This stairway at the end of 15th Street, South Side, takes pedestrians up to a bridge over the railroad, and then to a stairway up into the South Side Slopes.
Beechview’s streets are laid out in a grid. The topography rebels against grids, so streets are often interrupted for a block by stairways—as we see here on Andick Way. This is a very common phenomenon in Pittsburgh neighborhoods. The stairways appeared on published maps as streets, and in the early days of GPS that made navigation hazardous. Today most GPS systems have figured out which blocks are impassible to motor vehicles.
Like many hilltop neighborhoods, Mount Washington is full of streets that appear as streets on maps but turn out to be stairways. They made driving perilous in the early days of GPS navigation, but most navigation systems have learned to distinguish the stairways by now. Mann Street is three blocks long, and two of the three are stairways like this.
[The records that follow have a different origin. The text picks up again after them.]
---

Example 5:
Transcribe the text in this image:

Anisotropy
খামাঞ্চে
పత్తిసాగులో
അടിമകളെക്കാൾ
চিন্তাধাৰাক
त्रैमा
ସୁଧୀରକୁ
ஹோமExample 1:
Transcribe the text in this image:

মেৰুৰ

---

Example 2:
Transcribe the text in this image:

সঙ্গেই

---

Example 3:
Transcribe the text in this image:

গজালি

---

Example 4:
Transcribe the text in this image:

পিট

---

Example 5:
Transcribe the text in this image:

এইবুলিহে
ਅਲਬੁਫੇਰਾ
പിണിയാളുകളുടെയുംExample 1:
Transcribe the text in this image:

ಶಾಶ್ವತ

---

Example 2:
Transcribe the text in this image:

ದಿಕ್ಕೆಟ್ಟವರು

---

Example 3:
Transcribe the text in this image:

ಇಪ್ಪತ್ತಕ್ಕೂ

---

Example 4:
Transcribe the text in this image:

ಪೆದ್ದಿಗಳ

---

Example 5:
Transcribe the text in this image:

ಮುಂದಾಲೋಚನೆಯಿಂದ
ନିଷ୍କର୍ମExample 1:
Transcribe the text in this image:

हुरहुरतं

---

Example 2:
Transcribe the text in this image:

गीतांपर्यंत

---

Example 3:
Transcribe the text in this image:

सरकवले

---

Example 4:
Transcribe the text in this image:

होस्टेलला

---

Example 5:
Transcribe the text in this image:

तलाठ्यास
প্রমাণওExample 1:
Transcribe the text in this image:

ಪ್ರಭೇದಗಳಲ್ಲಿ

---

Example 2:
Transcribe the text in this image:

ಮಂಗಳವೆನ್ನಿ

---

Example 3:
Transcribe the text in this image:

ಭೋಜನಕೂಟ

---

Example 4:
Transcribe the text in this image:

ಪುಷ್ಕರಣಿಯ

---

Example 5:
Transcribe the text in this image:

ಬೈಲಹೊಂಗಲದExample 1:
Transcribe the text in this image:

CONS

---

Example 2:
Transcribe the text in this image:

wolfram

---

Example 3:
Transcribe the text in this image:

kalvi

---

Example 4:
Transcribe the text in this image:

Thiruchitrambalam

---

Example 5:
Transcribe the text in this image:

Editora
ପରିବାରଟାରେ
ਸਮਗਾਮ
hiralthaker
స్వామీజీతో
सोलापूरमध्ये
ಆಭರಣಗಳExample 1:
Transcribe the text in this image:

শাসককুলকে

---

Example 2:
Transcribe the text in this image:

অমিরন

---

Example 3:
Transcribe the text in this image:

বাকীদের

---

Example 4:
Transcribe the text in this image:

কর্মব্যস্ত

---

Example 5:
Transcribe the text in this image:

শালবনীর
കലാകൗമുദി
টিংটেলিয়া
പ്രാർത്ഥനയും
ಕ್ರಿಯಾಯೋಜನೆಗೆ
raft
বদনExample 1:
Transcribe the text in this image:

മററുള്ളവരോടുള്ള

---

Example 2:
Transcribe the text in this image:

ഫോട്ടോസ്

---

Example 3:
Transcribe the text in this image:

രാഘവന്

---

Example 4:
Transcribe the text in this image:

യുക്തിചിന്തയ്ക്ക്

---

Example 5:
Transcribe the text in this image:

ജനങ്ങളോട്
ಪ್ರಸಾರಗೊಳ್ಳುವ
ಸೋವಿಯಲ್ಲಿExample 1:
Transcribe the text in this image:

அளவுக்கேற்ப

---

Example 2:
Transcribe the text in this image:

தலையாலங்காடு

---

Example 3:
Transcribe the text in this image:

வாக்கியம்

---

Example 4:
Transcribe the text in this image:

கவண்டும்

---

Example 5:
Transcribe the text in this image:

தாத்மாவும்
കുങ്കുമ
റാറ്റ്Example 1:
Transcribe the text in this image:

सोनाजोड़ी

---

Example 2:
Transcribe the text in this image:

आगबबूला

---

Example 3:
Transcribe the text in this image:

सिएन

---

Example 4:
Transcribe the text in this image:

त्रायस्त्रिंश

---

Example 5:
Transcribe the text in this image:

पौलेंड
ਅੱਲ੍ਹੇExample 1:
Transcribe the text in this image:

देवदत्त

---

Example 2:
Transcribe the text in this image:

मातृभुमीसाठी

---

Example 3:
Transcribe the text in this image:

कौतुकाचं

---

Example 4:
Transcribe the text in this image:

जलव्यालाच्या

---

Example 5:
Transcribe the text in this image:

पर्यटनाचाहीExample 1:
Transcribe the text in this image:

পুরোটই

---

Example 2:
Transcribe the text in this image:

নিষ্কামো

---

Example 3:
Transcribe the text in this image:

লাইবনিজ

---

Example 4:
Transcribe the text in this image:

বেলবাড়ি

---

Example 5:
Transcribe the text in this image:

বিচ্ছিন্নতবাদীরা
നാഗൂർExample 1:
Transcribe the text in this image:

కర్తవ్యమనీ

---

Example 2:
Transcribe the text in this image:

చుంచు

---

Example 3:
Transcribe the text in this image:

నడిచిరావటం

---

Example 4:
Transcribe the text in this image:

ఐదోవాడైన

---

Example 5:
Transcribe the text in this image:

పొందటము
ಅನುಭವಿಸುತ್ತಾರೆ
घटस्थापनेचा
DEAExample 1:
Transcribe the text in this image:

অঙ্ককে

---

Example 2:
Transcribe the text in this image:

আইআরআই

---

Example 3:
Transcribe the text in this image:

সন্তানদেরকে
One of Pittsburgh’s distinctive features is the huge number of public stairways. Many streets that appear on maps are actually stairways, like Eleanor Street here. In the early days of GPS navigation, trip instructions would often send drivers up or down these streets; but most GPS systems have now learned to recognize the streets that can accommodate pedestrians only.
And bicycle cops. To be a Pittsburgh bicycle cop, you have to be able to ride down one of these stairways. If you are still alive at the bottom of it, you’re qualified.
Open Street Map does a good job of showing the public stairways on the South Side Slopes. All the denser red dotted lines are stairways. The narrower, sparser dotted lines are walkways.